### Data to process

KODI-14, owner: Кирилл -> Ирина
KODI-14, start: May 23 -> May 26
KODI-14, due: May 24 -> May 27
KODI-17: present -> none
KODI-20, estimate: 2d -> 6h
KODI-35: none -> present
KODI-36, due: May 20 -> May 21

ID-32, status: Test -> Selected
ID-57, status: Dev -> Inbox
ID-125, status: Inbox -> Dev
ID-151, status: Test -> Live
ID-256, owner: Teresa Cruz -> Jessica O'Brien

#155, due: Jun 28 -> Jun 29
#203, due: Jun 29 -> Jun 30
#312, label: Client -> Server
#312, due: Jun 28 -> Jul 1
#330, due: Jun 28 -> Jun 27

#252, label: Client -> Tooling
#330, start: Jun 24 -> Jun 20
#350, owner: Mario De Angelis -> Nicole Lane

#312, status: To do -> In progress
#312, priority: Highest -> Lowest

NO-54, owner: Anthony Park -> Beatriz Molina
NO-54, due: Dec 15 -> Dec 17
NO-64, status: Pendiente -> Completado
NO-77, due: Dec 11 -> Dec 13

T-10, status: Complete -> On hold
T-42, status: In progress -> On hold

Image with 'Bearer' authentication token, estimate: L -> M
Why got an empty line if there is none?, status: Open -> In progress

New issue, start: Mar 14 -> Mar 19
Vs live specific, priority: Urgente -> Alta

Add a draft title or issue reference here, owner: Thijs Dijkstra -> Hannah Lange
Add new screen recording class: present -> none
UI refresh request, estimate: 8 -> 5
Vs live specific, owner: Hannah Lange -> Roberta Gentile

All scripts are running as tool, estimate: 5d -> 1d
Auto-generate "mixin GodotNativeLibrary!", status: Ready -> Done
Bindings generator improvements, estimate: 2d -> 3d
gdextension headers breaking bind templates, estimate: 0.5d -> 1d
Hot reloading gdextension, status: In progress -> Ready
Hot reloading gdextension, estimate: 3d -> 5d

######

* _The task_:
Each record above needs to be reproduced exactly as written.

* _Exercise output_:
KODI-14, owner: Кирилл -> Ирина
KODI-14, start: May 23 -> May 26
KODI-14, due: May 24 -> May 27
KODI-17: present -> none
KODI-20, estimate: 2d -> 6h
KODI-35: none -> present
KODI-36, due: May 20 -> May 21

ID-32, status: Test -> Selected
ID-57, status: Dev -> Inbox
ID-125, status: Inbox -> Dev
ID-151, status: Test -> Live
ID-256, owner: Teresa Cruz -> Jessica O'Brien

#155, due: Jun 28 -> Jun 29
#203, due: Jun 29 -> Jun 30
#312, label: Client -> Server
#312, due: Jun 28 -> Jul 1
#330, due: Jun 28 -> Jun 27

#252, label: Client -> Tooling
#330, start: Jun 24 -> Jun 20
#350, owner: Mario De Angelis -> Nicole Lane

#312, status: To do -> In progress
#312, priority: Highest -> Lowest

NO-54, owner: Anthony Park -> Beatriz Molina
NO-54, due: Dec 15 -> Dec 17
NO-64, status: Pendiente -> Completado
NO-77, due: Dec 11 -> Dec 13

T-10, status: Complete -> On hold
T-42, status: In progress -> On hold

Image with 'Bearer' authentication token, estimate: L -> M
Why got an empty line if there is none?, status: Open -> In progress

New issue, start: Mar 14 -> Mar 19
Vs live specific, priority: Urgente -> Alta

Add a draft title or issue reference here, owner: Thijs Dijkstra -> Hannah Lange
Add new screen recording class: present -> none
UI refresh request, estimate: 8 -> 5
Vs live specific, owner: Hannah Lange -> Roberta Gentile

All scripts are running as tool, estimate: 5d -> 1d
Auto-generate "mixin GodotNativeLibrary!", status: Ready -> Done
Bindings generator improvements, estimate: 2d -> 3d
gdextension headers breaking bind templates, estimate: 0.5d -> 1d
Hot reloading gdextension, status: In progress -> Ready
Hot reloading gdextension, estimate: 3d -> 5d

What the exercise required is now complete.